▶ Material for the task:
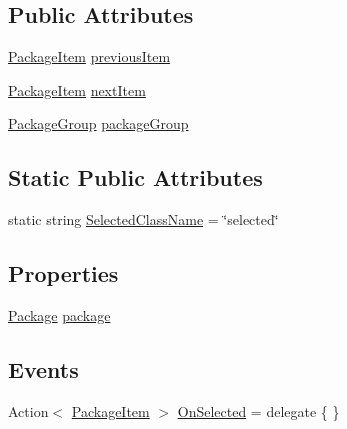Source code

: \subsection*{Public Attributes}
\begin{DoxyCompactItemize}
\item 
\mbox{\hyperlink{class_unity_editor_1_1_package_manager_1_1_u_i_1_1_package_item}{Package\+Item}} \mbox{\hyperlink{class_unity_editor_1_1_package_manager_1_1_u_i_1_1_package_item_a195630cf7aa560a6bf6573fa6c86fbe0}{previous\+Item}}
\item 
\mbox{\hyperlink{class_unity_editor_1_1_package_manager_1_1_u_i_1_1_package_item}{Package\+Item}} \mbox{\hyperlink{class_unity_editor_1_1_package_manager_1_1_u_i_1_1_package_item_a7901cff10504efa742331aed2f87fcc1}{next\+Item}}
\item 
\mbox{\hyperlink{class_unity_editor_1_1_package_manager_1_1_u_i_1_1_package_group}{Package\+Group}} \mbox{\hyperlink{class_unity_editor_1_1_package_manager_1_1_u_i_1_1_package_item_a9705f50ae79bd941ff282c47a97bec2b}{package\+Group}}
\end{DoxyCompactItemize}
\subsection*{Static Public Attributes}
\begin{DoxyCompactItemize}
\item 
static string \mbox{\hyperlink{class_unity_editor_1_1_package_manager_1_1_u_i_1_1_package_item_a375a4d142d6f61dc5432082910189072}{Selected\+Class\+Name}} = \char`\"{}selected\char`\"{}
\end{DoxyCompactItemize}
\subsection*{Properties}
\begin{DoxyCompactItemize}
\item 
\mbox{\hyperlink{class_unity_editor_1_1_package_manager_1_1_u_i_1_1_package}{Package}} \mbox{\hyperlink{class_unity_editor_1_1_package_manager_1_1_u_i_1_1_package_item_ae1fd38fe3b548b78ce8dd5b24d73d784}{package}}
\end{DoxyCompactItemize}
\subsection*{Events}
\begin{DoxyCompactItemize}
\item 
Action$<$ \mbox{\hyperlink{class_unity_editor_1_1_package_manager_1_1_u_i_1_1_package_item}{Package\+Item}} $>$ \mbox{\hyperlink{class_unity_editor_1_1_package_manager_1_1_u_i_1_1_package_item_ada9c99405a7245f7d23fe5de001ac602}{On\+Selected}} = delegate \{ \}
\end{DoxyCompactItemize}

▶ What you will do: Among the lines above, find those with the word "Attributes". Copy them.

▶ Task solution:
: \subsection*{Public Attributes}
\subsection*{Static Public Attributes}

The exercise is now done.